1. The question of “what causes IBS” remains unanswered, could the over representation of E. coli be related to it?

Finding the cause of IBS would greatly impact how we diagnose it and how we treat it.  E. coli is a normal part of the gut microbiome, it can even help us synthesize vitamin K, but it can cause food poisoning.  IBS, in 3 to 36% of cases is preceded by inflammation of the bowel, this (along with other findings) could point to pathogenesis of E. coli as the cause of IBS. (DOI: 10.1093/femsle/fny249)

2. Why is SIBO (small intestine bacterial overgrowth) related to both IBS and Diabetes?

This was a linkage in the paper, but was not expanded upon.  It was referenced in relation to a table that was not included with the paper.

3. How are IBS (Irritable Bowel Syndrome) and IBD (Inflammatory Bowel Disease) related?

IBD is an umbrella term for chronic inflammatory disorders of the digestive tract.  Ulcerative Colitis and Crohn’s Disease are both types of IBD.  There are several similarities between IBS and IBD that bring into question the differences between the two.  For example, immune responses, microbial imbalance in the gut are reminiscent of IBS.  Additionally, when severe IBD is medicated symptoms similar to IBS can be observed.

Further reading:

IBS and IBD — separate entities or on a spectrum?

By Robin Spiller and Giles Major in Nature Reviews Gastroenterology and Hepatology, 26 September 2016.  DOI: 10.1038/nrgastro.2016.141

Are Irritable Bowel Syndrome and Inflammatory Bowel Disease two separate diagnoses, or are they the same?  The treatments of IBS, dietary regulation generally, could help those who suffer from IBD.

Damage of the Mucus Layer: The Possible Shared Critical Common Cause for Both Inflammatory Bowel Disease (IBD) and Irritable Bowel Syndrome (IBS)
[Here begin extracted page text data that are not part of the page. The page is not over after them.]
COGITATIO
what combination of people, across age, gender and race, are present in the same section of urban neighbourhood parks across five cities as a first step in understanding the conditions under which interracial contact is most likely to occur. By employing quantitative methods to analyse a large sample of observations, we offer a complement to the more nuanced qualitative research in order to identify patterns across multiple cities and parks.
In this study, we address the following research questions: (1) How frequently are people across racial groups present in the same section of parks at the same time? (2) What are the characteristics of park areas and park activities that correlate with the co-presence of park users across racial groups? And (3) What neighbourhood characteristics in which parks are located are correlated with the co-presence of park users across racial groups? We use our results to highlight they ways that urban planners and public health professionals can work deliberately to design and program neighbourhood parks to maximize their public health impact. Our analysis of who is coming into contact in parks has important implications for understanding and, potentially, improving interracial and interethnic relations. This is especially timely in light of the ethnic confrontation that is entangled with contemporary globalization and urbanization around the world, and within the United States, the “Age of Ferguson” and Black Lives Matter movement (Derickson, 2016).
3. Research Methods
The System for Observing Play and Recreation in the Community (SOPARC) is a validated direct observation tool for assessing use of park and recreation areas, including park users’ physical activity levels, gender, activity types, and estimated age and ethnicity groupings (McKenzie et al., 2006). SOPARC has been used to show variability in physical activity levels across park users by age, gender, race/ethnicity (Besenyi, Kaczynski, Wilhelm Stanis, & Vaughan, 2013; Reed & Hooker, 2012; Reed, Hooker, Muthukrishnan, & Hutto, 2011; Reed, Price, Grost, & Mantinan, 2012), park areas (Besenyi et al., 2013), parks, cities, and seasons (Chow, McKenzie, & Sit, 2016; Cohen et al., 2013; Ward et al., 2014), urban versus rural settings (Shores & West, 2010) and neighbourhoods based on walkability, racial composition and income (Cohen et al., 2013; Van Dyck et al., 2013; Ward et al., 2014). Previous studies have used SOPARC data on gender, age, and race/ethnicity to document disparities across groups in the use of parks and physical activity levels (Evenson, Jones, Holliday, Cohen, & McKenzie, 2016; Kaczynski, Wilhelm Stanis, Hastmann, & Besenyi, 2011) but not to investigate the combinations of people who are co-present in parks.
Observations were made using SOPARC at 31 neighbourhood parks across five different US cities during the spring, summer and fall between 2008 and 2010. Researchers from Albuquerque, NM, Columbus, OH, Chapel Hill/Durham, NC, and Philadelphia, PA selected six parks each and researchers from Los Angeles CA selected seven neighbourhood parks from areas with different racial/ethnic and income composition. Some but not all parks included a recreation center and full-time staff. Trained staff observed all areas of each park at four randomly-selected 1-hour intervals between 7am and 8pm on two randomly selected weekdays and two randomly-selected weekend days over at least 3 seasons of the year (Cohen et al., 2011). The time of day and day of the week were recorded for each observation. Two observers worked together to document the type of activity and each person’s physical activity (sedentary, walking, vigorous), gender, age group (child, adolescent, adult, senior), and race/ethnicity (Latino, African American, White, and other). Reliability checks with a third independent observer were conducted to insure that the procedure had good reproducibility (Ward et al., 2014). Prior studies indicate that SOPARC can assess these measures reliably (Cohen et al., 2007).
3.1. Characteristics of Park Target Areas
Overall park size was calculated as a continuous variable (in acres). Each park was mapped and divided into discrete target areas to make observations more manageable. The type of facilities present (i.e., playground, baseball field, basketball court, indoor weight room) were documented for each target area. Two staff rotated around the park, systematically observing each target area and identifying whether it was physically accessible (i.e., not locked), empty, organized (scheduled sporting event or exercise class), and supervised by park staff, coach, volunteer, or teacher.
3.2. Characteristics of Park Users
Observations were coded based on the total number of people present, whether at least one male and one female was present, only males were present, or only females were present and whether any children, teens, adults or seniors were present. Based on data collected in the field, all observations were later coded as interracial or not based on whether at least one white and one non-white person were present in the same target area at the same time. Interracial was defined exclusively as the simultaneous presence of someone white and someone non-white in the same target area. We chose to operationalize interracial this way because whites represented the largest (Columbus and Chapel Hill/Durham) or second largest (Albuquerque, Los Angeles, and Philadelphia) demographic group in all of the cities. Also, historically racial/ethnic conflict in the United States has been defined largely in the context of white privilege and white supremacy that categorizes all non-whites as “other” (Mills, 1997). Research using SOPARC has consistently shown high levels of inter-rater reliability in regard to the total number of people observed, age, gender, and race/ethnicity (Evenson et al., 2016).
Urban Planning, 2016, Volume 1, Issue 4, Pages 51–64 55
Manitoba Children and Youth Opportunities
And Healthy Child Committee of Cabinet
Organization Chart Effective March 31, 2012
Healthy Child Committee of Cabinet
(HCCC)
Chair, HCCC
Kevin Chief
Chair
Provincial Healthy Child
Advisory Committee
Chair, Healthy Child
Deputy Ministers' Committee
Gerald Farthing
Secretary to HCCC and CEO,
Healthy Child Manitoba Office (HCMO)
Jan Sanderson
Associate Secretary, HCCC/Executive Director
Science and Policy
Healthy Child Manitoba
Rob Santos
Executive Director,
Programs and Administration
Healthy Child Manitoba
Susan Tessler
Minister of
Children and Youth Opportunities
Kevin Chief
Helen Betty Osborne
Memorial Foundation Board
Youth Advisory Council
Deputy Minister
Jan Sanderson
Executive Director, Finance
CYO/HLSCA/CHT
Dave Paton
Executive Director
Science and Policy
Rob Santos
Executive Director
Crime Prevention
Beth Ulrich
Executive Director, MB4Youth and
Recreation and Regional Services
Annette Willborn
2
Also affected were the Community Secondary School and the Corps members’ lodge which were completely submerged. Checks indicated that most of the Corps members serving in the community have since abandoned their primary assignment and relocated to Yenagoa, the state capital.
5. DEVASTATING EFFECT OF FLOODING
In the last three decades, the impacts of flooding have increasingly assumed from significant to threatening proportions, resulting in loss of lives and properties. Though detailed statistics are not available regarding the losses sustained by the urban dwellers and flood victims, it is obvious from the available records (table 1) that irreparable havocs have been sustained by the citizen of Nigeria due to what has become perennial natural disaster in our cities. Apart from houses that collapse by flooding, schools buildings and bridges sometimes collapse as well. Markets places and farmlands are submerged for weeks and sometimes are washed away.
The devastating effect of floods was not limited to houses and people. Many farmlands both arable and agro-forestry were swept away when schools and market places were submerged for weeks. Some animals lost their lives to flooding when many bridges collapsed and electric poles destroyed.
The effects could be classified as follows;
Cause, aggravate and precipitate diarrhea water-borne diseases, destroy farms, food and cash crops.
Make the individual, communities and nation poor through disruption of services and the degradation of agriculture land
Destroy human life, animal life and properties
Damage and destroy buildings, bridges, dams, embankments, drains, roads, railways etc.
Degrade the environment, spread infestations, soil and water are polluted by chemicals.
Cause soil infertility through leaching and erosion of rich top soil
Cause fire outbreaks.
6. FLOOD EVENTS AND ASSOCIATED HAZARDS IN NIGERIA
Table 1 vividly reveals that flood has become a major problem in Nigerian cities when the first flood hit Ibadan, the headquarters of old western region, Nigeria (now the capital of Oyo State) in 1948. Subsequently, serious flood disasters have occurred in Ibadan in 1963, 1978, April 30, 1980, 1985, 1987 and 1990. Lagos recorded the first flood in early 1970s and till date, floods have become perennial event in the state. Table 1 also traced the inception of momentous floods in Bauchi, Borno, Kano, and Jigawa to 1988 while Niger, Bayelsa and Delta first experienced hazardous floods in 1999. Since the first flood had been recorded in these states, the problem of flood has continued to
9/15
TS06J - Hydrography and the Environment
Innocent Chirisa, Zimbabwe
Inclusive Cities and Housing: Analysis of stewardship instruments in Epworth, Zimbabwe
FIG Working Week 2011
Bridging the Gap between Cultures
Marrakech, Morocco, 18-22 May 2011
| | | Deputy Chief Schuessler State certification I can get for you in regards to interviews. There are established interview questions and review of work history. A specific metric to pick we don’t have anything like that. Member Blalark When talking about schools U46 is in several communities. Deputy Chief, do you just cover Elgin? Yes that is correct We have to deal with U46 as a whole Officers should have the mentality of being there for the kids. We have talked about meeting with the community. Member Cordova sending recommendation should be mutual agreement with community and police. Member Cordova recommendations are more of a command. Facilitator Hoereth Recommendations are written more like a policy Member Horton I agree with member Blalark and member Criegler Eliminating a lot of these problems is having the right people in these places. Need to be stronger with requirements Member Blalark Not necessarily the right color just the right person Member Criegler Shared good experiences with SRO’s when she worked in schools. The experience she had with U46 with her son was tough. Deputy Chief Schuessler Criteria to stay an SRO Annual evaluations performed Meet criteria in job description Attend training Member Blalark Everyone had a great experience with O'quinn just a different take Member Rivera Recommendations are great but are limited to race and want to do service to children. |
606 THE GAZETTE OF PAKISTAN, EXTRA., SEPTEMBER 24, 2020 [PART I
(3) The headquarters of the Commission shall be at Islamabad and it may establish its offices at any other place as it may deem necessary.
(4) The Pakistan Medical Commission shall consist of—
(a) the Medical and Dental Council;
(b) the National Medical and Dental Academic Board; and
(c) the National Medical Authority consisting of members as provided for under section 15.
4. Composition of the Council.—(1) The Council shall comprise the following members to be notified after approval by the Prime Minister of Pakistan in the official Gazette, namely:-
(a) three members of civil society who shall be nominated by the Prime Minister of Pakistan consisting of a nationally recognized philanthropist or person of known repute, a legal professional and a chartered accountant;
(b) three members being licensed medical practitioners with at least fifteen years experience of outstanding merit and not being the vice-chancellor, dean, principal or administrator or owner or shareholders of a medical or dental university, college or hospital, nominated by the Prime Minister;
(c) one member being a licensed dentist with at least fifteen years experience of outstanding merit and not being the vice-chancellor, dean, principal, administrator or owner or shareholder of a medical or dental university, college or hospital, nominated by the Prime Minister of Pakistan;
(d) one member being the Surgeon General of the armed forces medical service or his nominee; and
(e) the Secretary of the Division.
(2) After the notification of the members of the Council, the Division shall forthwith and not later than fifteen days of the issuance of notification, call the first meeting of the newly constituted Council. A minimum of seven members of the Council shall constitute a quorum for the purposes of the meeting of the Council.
By Xiaofa Qin in Inflammatory Bowel Diseases, Volume 23, Issue 2, 1 February 2017.  DOI: 10.1097/MIB.0000000000001010

In recent scholarship there has been a linking of Inflammatory bowel diseases and Irritable Bowel Syndrome.  Traditional medicinal thought these two are thought to be separate, based on several diagnostic features, but there has been recent scholarship that may tie the two diagnoses as opposite ends of the same spectrum.  The author argues that these two have a shared cause.